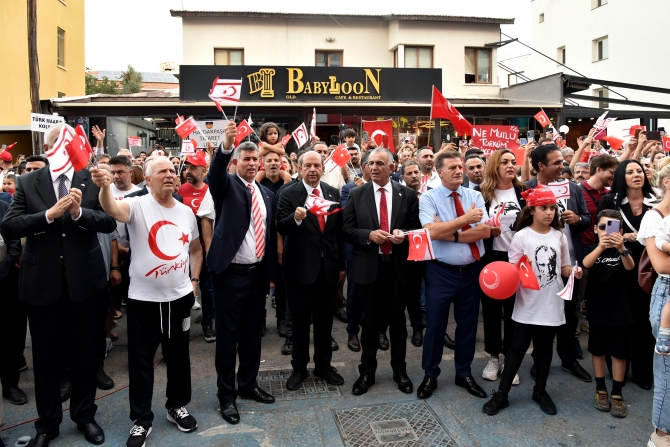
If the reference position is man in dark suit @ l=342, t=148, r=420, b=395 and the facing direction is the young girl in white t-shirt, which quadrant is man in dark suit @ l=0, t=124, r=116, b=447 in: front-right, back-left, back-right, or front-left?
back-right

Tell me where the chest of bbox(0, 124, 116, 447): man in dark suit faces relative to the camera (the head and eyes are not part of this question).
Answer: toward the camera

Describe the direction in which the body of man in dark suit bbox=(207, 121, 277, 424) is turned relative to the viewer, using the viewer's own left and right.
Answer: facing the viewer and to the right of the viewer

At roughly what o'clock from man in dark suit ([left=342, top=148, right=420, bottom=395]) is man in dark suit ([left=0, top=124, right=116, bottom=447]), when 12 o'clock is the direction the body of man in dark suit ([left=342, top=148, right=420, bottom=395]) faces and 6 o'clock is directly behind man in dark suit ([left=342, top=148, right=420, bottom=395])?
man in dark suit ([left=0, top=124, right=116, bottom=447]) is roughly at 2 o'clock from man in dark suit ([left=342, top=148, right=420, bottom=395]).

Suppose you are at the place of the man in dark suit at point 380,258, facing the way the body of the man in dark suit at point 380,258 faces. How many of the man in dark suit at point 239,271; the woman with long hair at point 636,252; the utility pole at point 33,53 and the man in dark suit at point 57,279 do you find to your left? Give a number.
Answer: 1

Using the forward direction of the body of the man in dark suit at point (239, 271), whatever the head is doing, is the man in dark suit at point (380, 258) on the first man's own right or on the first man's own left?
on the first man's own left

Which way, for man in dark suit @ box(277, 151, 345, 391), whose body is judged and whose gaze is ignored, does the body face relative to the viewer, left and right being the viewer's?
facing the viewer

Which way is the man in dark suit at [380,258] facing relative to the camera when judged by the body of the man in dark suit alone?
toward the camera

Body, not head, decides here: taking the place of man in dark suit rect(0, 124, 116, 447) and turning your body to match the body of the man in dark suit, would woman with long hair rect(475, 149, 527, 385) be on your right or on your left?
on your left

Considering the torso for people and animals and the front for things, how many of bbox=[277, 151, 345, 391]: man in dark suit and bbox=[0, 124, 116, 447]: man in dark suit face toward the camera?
---+---
What the exercise asks
Output every line of the material above as a numbered list, leaving out the blank lines and the pictures.

Answer box
1. If the reference position is man in dark suit @ l=342, t=148, r=420, b=395 and the facing direction is the young girl in white t-shirt, which quadrant is man in dark suit @ l=0, t=124, r=116, b=447 in: front-right, back-left, back-right, or front-left?
2. back-right
3. Tell me where the chest of bbox(0, 124, 116, 447): man in dark suit faces relative to the camera (the head and eyes are not part of this question).
4. Answer: toward the camera
5. Describe the direction in which the body of man in dark suit bbox=(207, 121, 277, 424) is turned relative to the viewer, using the viewer's own left and right.
6. Answer: facing the viewer and to the right of the viewer
7. At roughly what o'clock from man in dark suit ([left=342, top=148, right=420, bottom=395]) is man in dark suit ([left=0, top=124, right=116, bottom=447]), when 12 o'clock is the direction the body of man in dark suit ([left=342, top=148, right=420, bottom=395]) faces and 6 o'clock is directly behind man in dark suit ([left=342, top=148, right=420, bottom=395])?
8. man in dark suit ([left=0, top=124, right=116, bottom=447]) is roughly at 2 o'clock from man in dark suit ([left=342, top=148, right=420, bottom=395]).
9. Suppose you are at the place of the man in dark suit at point 380,258, facing the way the body of the man in dark suit at point 380,258 faces. How many of the man in dark suit at point 239,271; the woman with long hair at point 636,252; the utility pole at point 33,53 and the man in dark suit at point 57,279 do you find to your left? Give a number.
10. Answer: 1
11. Using the forward direction of the body of the man in dark suit at point (239, 271), whatever the head is doing, is the man in dark suit at point (380, 258) on the first man's own right or on the first man's own left?
12. on the first man's own left
13. Which way, for man in dark suit @ box(277, 151, 345, 391), whose body is judged and whose gaze is ignored, does the body face relative to the viewer, left and right being the viewer's?
14. facing the viewer
15. Which way is the man in dark suit at [380,258] facing relative to the camera when judged by the body of the man in dark suit alone?
16. toward the camera
17. Body, not head, decides here: taking the place of man in dark suit rect(0, 124, 116, 447) and turning your body to match the body of the man in dark suit, would woman with long hair rect(475, 149, 527, 385) be on your right or on your left?
18. on your left
19. Considering the torso for people and animals and the front for things, how many of bbox=[277, 151, 345, 391]: man in dark suit and bbox=[0, 124, 116, 447]: man in dark suit face toward the camera?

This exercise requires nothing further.